In 326 BC, Alexander’s army crossed the heavily guarded river to meet Porus’ men during a drenching rain. The Indians were defeated in a brutal battle, even though they fought with unique war elephants, something the Macedonians had never seen before. King Porus gave a tough fight in the Battle of the Hydaspes, where Alexander’s horse Bucephalus was brutally injured and died. King Porus was captured, and like the other local rulers he had defeated, Alexander permitted him to continue to govern his realm.
Due to the death of his companion and beloved horse, Alexander was in grief. Though he had visioned to move on further and seek to conquer all of India, his war-weary army refused, and his officers urged him to return to Persia. So Alexander marched his forces down the Indus River where he was severely wounded during a battle with the Malli.
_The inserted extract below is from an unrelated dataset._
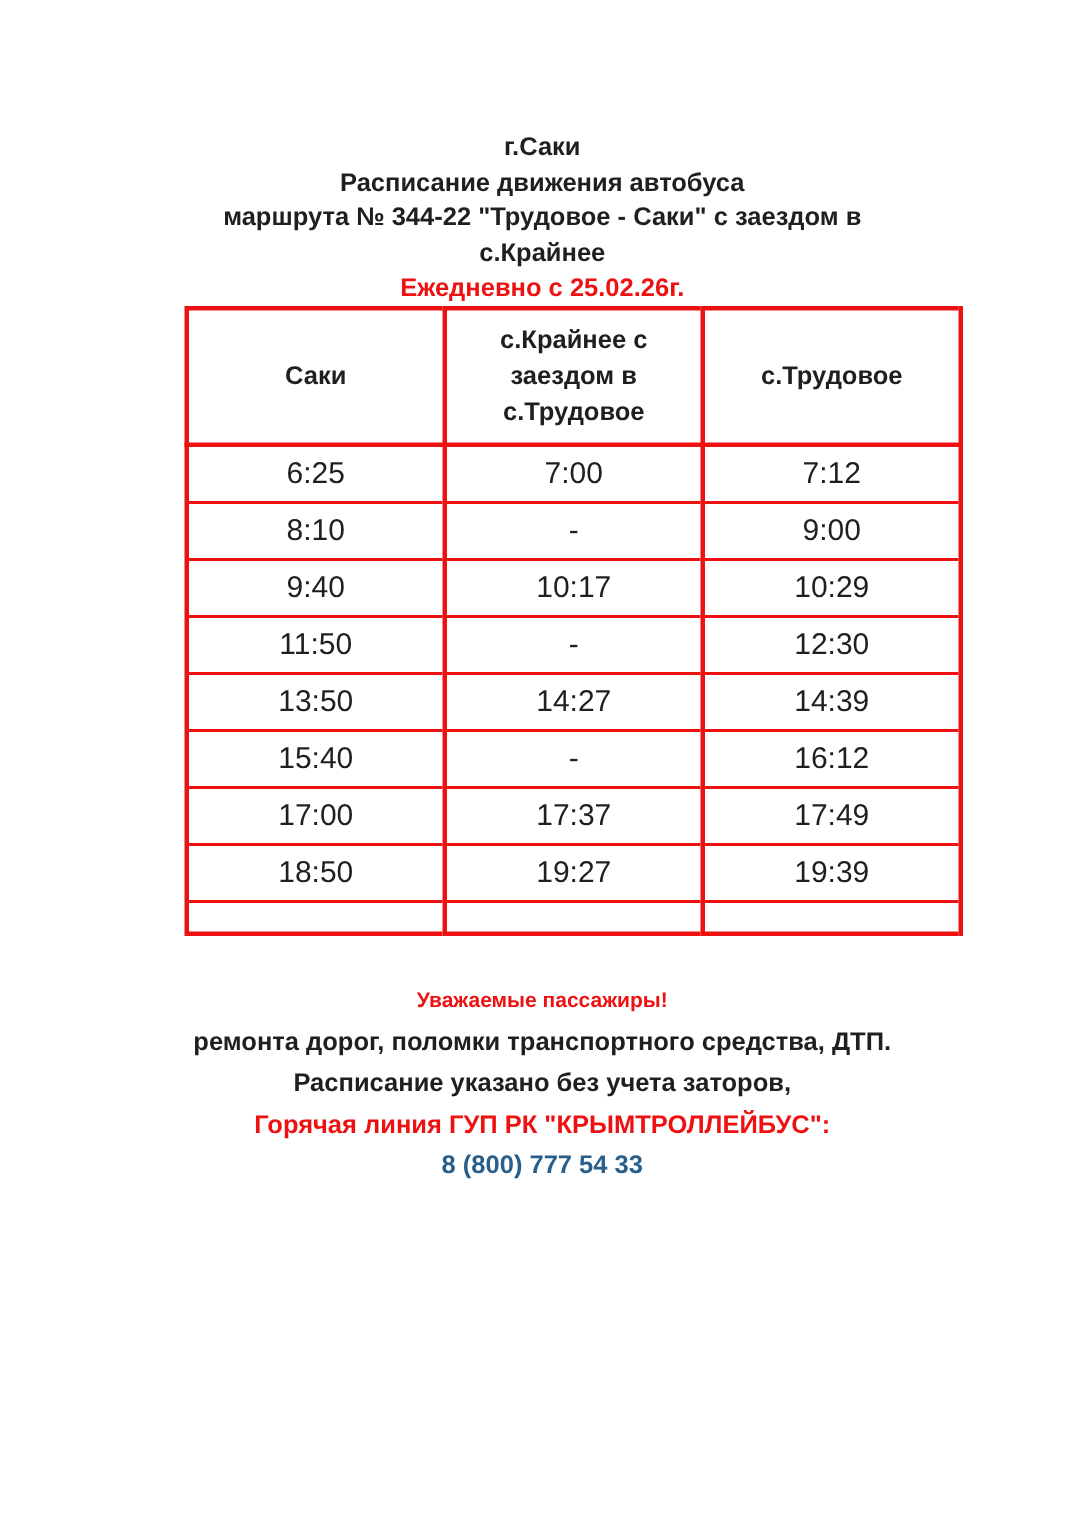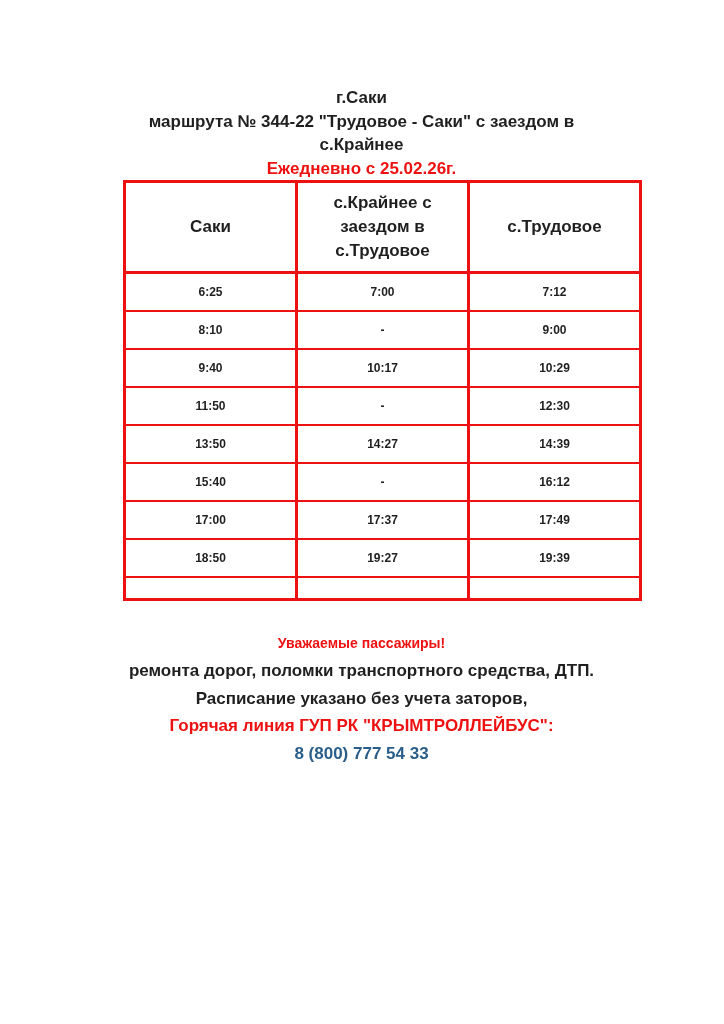"Расписание движения автобуса" div.t-line { html: none -> <div>Расписание движения автобуса</div> }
Death of Alexander the Great
In 324 BC, Alexander was back in Persepolis, and in 323, he had settled in Babylon. He began numerous works in this city to fill the city with majestic new monuments that illustrated his greatness, engraving his name in stone for all eternity in that city. Further to encourage unity between the Greek and Persian Alexander and 80 of his close companions married Persian noblewomen. In addition, he legitimized so-called prior weddings between soldiers and native women and gave them costly wedding gifts, no doubt to encourage such partnerships.
With the addition of more military power and territory, Alexander was planning the Arabian campaign. But he will never see this happen as he died on the night of June 10th, 323 BC, of an unknown disease at the age of 32. The death of Alexander has been one of the mysterious death of ancient history; many say that he died due to malaria, which he caught during his campaign of India; other hypotheses claim that he was poisoned by one of his close people. The death of Alexander had a significant impact on the entire world. The history of Ancient Greece begins with the death of Alexander, which caused the fall of his empire and the start of the Hellenistic period.
Conclusion
Alexander the Great was a prominent conqueror, warrior, soldier, a general but not a great leader or emperor. He knew how to conquer, kill and destroy, but he failed to build what he had destroyed. As a result, soon after his death, his vast empire consolidated into smaller dynasties or kingdoms mainly ruled by his generals. Nevertheless, Alexander almost succeeded in what he dreamt of as a child to form a gigantic empire that generated a universal character. Alexander the Great would inspire future leaders such as Caesar and Napolean Bonaparte.